Top of INFORMATION SHOWN

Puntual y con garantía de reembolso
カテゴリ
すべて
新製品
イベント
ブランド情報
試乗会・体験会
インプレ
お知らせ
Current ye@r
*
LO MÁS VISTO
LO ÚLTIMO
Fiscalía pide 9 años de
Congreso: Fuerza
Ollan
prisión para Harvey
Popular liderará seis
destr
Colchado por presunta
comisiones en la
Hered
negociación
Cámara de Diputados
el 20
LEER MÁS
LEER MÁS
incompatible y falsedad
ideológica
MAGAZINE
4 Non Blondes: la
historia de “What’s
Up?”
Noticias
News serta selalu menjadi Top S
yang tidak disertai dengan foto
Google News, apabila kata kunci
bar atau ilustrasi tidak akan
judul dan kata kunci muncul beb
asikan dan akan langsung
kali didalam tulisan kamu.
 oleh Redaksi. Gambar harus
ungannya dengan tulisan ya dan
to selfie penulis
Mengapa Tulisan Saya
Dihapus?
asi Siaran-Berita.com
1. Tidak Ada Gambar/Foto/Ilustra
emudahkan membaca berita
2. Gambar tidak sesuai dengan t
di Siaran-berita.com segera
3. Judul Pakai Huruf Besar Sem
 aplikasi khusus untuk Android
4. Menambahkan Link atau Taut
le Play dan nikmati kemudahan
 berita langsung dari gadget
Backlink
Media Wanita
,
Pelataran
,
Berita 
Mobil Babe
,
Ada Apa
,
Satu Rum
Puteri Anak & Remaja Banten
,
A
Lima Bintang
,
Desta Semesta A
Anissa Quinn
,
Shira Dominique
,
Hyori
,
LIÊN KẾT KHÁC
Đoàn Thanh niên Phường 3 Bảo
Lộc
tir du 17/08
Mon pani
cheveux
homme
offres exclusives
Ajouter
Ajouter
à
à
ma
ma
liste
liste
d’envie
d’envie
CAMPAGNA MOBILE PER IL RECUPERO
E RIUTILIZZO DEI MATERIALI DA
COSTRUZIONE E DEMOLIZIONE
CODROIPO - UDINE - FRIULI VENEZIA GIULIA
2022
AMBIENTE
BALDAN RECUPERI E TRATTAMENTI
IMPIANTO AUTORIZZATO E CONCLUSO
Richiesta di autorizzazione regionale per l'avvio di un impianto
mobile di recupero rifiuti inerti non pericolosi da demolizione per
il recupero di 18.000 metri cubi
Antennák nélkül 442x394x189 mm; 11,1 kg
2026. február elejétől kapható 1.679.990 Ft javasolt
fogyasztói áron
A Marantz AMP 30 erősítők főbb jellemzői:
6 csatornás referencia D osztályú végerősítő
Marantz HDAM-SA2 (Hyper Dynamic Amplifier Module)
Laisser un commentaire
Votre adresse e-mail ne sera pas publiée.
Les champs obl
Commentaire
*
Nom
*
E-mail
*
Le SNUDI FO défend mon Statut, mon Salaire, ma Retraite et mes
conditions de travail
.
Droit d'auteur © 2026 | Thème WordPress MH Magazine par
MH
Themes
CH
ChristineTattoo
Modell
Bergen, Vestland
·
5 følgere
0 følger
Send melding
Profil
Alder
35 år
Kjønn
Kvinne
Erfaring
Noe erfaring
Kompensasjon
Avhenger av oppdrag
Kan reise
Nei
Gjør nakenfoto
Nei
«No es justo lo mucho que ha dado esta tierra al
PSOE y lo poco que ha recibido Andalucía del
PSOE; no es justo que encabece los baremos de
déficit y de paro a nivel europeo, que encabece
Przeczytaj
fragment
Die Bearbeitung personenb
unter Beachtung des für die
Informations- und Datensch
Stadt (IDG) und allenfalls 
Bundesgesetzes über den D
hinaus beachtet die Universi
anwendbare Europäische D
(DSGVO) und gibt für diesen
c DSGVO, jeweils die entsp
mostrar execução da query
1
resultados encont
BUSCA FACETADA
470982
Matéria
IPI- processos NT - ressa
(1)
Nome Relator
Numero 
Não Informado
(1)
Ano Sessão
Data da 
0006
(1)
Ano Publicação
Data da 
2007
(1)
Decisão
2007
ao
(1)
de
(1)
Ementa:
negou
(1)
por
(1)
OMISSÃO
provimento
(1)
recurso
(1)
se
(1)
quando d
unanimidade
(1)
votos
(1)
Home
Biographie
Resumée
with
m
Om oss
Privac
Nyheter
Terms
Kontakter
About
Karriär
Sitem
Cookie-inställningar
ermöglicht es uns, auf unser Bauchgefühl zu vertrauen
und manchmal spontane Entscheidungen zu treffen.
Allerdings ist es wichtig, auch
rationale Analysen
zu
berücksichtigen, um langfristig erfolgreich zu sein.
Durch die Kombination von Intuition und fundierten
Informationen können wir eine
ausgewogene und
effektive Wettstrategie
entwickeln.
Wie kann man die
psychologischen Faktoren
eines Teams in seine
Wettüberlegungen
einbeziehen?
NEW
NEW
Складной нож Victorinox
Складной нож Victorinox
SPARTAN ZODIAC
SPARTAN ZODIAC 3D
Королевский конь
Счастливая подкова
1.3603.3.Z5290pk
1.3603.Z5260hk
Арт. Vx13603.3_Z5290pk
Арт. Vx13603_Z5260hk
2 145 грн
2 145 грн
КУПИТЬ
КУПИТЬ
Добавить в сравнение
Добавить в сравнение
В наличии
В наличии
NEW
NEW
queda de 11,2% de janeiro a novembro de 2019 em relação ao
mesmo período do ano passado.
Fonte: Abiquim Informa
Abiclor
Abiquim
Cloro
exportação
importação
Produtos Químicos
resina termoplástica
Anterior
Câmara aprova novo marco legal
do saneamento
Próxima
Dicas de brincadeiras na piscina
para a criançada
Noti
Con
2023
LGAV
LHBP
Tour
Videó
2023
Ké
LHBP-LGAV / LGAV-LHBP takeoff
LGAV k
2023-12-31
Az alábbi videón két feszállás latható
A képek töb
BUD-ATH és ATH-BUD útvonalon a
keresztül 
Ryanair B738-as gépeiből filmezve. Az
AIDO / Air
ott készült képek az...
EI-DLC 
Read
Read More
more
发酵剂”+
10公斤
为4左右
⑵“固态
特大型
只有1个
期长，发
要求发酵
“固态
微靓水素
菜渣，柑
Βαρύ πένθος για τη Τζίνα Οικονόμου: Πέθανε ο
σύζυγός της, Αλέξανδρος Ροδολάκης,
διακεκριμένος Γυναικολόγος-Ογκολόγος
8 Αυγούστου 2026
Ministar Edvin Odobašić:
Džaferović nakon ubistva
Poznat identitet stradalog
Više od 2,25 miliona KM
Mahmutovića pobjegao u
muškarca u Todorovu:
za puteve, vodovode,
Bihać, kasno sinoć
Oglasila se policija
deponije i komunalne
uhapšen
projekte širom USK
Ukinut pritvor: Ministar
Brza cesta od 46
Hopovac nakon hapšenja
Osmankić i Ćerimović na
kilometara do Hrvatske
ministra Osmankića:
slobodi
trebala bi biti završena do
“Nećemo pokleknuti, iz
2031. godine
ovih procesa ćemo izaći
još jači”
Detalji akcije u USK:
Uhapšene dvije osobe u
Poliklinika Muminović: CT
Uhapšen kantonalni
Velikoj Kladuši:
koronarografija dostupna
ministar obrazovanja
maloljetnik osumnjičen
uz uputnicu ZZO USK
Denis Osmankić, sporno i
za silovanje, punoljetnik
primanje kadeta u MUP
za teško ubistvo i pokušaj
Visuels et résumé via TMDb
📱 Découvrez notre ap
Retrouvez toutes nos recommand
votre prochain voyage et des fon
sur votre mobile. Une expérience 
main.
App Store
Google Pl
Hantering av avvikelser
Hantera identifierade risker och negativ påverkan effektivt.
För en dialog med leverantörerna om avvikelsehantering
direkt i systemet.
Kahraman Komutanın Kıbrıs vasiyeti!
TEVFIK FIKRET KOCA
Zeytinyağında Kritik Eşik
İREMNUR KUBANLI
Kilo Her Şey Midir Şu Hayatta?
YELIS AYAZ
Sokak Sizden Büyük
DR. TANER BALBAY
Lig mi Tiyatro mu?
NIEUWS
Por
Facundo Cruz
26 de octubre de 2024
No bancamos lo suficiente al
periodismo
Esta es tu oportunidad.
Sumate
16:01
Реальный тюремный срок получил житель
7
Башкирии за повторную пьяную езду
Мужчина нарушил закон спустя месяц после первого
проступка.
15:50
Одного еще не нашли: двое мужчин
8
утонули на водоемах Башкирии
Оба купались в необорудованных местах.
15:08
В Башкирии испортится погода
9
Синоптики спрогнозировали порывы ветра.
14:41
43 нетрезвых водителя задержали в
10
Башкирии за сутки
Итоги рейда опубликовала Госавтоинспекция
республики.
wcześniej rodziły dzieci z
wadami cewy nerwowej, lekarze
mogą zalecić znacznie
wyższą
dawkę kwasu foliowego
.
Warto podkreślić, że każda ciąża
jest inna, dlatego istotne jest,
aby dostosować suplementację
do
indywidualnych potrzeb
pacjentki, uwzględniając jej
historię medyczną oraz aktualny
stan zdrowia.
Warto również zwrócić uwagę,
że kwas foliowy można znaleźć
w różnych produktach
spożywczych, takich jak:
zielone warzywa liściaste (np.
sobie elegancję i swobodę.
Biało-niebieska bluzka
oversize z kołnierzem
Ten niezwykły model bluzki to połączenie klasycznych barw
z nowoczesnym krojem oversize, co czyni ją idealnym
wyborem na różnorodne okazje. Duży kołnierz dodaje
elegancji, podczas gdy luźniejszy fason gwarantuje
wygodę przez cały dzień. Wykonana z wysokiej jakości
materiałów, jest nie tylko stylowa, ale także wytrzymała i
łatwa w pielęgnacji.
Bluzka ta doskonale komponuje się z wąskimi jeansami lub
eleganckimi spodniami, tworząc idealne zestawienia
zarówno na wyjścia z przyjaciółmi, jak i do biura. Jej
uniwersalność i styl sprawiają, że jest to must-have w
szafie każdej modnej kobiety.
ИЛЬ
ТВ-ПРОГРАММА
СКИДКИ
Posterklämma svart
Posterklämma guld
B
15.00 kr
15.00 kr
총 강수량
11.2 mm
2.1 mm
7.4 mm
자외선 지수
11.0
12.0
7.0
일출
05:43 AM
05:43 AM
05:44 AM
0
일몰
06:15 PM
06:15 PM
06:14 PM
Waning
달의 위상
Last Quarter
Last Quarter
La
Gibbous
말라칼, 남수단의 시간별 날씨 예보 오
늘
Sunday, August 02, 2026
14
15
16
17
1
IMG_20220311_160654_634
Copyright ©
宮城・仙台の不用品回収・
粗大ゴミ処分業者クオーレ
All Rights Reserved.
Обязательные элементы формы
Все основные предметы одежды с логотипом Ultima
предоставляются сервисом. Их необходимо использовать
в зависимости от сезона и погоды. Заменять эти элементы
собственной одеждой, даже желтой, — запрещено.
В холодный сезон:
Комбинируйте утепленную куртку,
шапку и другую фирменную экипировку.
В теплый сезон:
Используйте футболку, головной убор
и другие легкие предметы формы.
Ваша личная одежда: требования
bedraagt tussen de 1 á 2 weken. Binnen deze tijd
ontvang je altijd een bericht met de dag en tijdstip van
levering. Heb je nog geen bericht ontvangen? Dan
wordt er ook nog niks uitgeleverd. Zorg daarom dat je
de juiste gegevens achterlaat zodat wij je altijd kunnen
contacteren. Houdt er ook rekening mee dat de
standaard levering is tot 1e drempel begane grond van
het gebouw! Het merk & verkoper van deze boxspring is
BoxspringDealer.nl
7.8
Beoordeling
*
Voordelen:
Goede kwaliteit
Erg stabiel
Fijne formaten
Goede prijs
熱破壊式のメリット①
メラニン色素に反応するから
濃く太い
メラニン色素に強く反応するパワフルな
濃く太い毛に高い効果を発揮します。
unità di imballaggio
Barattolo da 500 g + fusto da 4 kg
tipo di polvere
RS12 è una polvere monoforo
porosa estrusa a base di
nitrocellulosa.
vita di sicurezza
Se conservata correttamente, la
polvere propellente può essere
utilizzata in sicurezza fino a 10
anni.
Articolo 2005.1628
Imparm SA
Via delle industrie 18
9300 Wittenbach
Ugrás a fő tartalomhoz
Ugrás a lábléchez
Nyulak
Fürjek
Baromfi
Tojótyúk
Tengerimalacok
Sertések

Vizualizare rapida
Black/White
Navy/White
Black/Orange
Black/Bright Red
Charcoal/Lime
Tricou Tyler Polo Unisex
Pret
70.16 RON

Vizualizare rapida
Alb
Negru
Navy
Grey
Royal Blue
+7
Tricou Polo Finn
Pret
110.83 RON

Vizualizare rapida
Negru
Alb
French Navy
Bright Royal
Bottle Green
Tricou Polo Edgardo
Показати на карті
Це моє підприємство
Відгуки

Bottom of INFORMATION SHOWN

■ WHAT IS EXPECTED
Pick every line containing the word "формы" out of the material, and copy those lines.

■ RESPONSE AREA
Обязательные элементы формы
и другие легкие предметы формы.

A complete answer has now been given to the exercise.